April 14, 2011

Friday, 14 April 1911

Scott

After weeks on the Barrier, and with their faces black with smoke from the Discovery hut's blubber stove, the men walked off the sea-ice and into the hut at Cape Evans.

"I shall never forget the breakfast that Clissold prepared for us," Teddy Evans remembered with feeling, "hot rolls, heaps of butter, milk, sugar, jam, a fine plate of tomato soup, and fried seal cooked superbly. The meal over, we shaved, bathed, and put on clean clothes, smoked cigarettes, and took a day's holiday." [1]

The party back at Hut Point were very anxious about those who had gone ahead, and upon seeing the prearranged signal gun from Cape Evans that evening, "all went wild with excitement," wrote Cherry in his diary, "knowing that all was well. Meares ran in and soaked some awning with paraffin, and we lifted it as an answering flare and threw it into the air again and again, until it was burning in little bits all over the snow. The relief was great." [2]

Scott himself wrote, "It was not until I found all safe at the Home Station that I realised how anxious I had been concerning it. In a normal season no thought of its having been in danger would have occurred to me, but since the loss of the ponies and the breaking of the Glacier Tongue I could not rid myself of the fear that misfortune was in the air and that some abnormal swell had swept the beach; gloomy thoughts of the havoc that might have been wrought by such an event would arise in spite of the sound reasons which had originally led me to choose the site of the hut as a safe one." [3]

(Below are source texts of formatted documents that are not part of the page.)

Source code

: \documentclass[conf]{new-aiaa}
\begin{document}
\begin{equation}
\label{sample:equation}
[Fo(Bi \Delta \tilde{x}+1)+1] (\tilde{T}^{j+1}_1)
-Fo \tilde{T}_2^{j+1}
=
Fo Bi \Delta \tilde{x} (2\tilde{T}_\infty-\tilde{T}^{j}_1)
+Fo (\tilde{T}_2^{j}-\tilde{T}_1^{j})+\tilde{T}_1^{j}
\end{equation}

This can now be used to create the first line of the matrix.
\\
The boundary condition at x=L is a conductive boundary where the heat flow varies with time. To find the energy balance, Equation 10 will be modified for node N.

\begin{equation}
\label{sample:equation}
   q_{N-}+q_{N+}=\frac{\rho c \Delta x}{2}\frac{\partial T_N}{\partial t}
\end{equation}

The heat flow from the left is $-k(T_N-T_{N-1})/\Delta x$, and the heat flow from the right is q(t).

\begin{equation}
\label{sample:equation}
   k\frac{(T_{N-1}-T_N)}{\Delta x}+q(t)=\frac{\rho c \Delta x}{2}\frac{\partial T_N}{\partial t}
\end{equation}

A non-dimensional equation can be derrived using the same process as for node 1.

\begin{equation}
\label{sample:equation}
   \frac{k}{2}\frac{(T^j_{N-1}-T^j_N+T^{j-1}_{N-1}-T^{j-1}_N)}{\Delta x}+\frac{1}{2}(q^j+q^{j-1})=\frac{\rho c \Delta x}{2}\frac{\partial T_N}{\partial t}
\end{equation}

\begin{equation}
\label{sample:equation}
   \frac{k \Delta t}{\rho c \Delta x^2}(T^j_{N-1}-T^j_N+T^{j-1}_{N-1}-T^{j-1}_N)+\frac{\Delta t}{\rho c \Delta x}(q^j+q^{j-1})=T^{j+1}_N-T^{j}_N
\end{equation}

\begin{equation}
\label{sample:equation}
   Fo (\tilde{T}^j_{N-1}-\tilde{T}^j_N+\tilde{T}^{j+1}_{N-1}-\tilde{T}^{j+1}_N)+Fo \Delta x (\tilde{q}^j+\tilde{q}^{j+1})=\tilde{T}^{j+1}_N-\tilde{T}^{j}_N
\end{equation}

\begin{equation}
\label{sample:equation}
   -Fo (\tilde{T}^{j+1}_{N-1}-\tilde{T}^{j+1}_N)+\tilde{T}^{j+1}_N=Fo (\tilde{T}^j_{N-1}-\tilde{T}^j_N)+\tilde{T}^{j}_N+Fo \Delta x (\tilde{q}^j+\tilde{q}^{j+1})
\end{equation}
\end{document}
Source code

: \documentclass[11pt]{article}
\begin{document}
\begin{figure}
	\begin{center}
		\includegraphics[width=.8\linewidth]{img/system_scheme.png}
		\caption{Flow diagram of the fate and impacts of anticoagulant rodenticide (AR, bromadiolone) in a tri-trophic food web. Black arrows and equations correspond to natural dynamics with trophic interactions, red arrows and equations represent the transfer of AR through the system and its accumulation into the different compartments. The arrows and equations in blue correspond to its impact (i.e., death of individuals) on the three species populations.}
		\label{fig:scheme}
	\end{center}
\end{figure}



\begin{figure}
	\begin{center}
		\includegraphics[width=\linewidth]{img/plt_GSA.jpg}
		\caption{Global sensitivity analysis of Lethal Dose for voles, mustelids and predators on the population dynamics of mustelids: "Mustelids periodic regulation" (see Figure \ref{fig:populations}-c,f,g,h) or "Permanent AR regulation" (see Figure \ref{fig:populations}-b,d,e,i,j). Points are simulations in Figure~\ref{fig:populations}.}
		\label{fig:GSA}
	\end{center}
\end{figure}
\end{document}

"Anton considers the death of Hackenschmidt to have been an act of 'cussedness' -- the result of a determination to do no work for the Expedition!!"


Notes:

[1] E.R.G.R. Evans, South with Scott, p.107, quoted by David Crane in Scott of the Antarctic (New York : Knopf, c2005), p.436.
[2] Apsley Cherry-Garrard, The Worst Journey in the World, ch.5.
[3] R.F. Scott, diary, "Impressions on returning to the Hut, April 13, 1911", quoted in Scott's Last Expedition, v.1.